In Washington, Everyone Wins if Ukraine Wins

Gideon Rose

The 21st century has been one long catastrophe for U.S. foreign policy. A series of failed military interventions and other mishaps has squandered the country’s power and reputation, even as old rivals such as Russia revived their fortunes and new rivals such as China have continued to rise. In the blink of an eye, the notion of a post-American world has gone from specter to cliché. Contempt for the United States and the West more generally clearly contributed to the Russian invasion of Ukraine, and opponents of even indirect U.S. involvement in the conflict portray it as yet another example of misguided military adventurism.

In fact, the opposite is true. This time, for a change, somebody else is playing the reckless foreign invader while the United States is sensibly counterpunching and enabling the victim to resist. Washington is picking its allies smartly and working with them closely. Instead of repeating recent U.S. strategic mistakes, the Biden administration is avoiding them, pursuing a fundamentally different approach. And it’s working.

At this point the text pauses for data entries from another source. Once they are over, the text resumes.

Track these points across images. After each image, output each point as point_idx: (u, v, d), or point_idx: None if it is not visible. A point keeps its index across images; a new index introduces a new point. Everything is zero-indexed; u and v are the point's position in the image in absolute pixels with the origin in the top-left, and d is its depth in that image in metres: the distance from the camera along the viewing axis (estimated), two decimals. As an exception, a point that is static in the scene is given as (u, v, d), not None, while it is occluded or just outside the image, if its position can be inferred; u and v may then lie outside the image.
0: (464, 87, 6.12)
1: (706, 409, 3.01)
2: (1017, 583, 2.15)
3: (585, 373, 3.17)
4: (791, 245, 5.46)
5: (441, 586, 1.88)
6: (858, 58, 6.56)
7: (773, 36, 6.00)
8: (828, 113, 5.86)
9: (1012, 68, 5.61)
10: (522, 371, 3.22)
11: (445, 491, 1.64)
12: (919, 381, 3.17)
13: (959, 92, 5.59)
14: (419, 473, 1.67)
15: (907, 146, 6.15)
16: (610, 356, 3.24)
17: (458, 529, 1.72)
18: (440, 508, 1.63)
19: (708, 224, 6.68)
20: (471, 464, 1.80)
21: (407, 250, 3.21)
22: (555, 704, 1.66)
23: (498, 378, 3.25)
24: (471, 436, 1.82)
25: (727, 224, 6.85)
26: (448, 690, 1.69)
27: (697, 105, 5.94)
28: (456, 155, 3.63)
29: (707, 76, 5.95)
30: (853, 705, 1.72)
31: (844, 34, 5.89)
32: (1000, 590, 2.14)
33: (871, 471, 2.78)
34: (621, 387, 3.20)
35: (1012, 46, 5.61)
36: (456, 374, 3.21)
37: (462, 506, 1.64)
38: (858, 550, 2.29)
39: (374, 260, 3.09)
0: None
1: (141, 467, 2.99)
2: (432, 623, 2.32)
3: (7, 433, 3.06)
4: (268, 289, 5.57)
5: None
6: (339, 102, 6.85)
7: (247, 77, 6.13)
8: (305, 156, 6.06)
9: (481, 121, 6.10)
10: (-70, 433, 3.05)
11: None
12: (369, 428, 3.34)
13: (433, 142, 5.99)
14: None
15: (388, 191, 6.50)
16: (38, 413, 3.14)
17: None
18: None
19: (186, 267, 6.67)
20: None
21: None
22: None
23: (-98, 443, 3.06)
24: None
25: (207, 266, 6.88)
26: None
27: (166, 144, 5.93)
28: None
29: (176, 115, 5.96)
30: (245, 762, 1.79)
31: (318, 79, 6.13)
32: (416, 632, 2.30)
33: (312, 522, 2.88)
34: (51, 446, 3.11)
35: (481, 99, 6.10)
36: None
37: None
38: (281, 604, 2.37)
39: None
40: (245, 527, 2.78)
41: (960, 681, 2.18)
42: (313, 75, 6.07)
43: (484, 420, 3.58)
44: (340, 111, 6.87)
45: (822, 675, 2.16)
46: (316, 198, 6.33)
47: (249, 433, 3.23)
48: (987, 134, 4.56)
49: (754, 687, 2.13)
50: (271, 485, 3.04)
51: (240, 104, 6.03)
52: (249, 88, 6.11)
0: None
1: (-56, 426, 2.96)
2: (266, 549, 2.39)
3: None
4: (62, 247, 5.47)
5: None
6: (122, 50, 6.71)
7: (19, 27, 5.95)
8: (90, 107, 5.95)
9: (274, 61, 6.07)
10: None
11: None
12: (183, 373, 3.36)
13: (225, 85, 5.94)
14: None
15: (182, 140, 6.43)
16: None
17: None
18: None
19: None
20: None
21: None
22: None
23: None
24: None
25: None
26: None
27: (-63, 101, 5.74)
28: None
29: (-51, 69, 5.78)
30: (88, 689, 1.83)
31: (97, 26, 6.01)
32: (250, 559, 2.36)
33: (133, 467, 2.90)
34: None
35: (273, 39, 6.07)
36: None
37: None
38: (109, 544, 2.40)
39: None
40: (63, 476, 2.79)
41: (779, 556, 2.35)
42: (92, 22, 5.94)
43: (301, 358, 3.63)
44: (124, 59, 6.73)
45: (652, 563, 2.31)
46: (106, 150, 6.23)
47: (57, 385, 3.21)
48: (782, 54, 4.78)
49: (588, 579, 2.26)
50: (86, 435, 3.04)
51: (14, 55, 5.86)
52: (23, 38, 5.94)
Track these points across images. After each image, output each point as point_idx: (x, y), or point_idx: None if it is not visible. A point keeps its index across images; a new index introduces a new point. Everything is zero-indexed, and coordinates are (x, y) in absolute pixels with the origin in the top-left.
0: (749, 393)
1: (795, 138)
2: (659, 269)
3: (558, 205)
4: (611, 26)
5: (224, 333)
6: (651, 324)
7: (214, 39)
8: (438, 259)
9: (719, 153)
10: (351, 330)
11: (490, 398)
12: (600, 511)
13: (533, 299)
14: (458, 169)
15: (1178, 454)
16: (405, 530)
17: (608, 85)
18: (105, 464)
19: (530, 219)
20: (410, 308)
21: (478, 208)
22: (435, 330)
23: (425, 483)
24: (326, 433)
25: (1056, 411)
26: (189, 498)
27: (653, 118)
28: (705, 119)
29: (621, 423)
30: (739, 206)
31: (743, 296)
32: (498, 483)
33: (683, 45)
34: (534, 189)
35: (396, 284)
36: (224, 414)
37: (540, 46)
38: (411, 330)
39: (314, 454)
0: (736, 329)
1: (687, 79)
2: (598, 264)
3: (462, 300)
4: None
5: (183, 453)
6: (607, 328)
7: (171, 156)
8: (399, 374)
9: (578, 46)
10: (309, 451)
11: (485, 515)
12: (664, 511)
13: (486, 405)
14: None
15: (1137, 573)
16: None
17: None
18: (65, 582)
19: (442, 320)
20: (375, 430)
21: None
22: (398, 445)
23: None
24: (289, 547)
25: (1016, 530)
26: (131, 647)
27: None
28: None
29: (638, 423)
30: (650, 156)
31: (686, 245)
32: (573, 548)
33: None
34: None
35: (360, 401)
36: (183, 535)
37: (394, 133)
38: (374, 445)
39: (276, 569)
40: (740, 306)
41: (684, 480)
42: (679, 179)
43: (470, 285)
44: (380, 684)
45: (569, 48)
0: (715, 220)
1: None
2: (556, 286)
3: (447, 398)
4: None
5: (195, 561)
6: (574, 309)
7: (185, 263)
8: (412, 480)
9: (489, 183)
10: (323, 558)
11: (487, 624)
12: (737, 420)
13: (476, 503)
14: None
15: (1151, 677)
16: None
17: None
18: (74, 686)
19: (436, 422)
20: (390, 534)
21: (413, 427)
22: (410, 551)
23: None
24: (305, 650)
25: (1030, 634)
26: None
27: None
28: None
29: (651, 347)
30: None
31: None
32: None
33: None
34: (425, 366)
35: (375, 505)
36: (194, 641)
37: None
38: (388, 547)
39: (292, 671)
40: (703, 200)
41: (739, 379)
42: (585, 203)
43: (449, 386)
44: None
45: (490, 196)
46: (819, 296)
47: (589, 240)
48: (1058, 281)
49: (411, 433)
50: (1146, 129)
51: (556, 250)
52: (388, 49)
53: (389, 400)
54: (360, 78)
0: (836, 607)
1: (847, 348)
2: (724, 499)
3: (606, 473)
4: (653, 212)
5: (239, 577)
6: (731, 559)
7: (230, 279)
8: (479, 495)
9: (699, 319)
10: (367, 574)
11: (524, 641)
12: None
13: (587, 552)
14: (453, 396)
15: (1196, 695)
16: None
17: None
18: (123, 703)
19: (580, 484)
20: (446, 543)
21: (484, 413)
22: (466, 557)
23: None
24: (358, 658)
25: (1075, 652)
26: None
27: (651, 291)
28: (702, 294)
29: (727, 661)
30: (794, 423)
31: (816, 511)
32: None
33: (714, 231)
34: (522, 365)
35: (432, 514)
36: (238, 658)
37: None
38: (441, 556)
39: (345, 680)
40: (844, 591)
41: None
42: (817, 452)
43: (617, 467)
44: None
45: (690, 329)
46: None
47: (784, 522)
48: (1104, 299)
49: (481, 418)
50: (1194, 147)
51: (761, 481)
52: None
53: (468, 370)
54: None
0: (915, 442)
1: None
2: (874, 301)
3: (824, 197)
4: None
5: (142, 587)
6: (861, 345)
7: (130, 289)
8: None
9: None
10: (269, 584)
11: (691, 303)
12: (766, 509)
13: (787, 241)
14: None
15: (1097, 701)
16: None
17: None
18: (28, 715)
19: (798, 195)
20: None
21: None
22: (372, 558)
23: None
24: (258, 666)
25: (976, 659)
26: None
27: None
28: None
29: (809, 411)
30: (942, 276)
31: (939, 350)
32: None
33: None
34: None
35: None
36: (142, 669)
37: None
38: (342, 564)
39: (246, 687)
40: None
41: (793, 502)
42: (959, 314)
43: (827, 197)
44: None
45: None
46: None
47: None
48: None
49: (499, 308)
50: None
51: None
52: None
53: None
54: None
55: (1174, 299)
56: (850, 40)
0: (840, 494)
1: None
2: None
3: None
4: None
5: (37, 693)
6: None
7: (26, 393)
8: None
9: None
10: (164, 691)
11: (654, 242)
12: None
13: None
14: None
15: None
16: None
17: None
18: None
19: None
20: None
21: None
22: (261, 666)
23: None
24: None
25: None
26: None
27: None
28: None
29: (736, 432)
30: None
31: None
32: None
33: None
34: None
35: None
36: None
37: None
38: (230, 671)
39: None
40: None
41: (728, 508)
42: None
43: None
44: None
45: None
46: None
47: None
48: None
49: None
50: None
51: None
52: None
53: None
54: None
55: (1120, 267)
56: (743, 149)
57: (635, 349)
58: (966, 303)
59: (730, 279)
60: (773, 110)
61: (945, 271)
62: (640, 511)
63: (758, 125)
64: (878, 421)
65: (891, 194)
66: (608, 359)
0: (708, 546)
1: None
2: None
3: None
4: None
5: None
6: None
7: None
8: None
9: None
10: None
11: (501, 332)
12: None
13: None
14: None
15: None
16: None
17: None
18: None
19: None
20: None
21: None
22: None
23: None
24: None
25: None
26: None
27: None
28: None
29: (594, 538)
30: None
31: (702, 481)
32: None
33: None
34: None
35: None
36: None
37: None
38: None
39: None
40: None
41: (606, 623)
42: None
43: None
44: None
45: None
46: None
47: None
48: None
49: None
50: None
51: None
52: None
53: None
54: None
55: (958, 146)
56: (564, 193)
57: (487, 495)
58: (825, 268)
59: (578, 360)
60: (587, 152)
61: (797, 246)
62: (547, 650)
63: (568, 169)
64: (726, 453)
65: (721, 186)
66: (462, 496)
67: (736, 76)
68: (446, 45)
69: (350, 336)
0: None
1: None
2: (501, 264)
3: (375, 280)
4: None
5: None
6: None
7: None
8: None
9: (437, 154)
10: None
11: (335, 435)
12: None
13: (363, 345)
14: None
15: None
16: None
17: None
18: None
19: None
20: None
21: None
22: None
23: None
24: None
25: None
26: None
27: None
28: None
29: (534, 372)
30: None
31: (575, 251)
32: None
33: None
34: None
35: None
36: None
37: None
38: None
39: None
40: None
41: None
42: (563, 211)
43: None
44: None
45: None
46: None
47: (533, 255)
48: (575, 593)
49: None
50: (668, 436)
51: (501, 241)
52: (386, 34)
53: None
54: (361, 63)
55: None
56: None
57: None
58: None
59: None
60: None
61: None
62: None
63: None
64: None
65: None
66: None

After holding on to Kyiv in the spring and fighting a grinding war of attrition over the summer, Ukrainian forces have surged forward this fall, sending Russian forces reeling and retaking large chunks of territory lost earlier in the conflict. Moscow has responded by rushing forward sham referendums to whitewash its claims to the occupied Donbas region and parts of southern Ukraine while frantically mobilizing hundreds of thousands of additional troops, spurring protests across the country. The war has many stages yet to run, and not all of them will be as heartening as recent weeks. Still, September’s developments show that Kyiv is on the right track and Washington is backing the strong horse.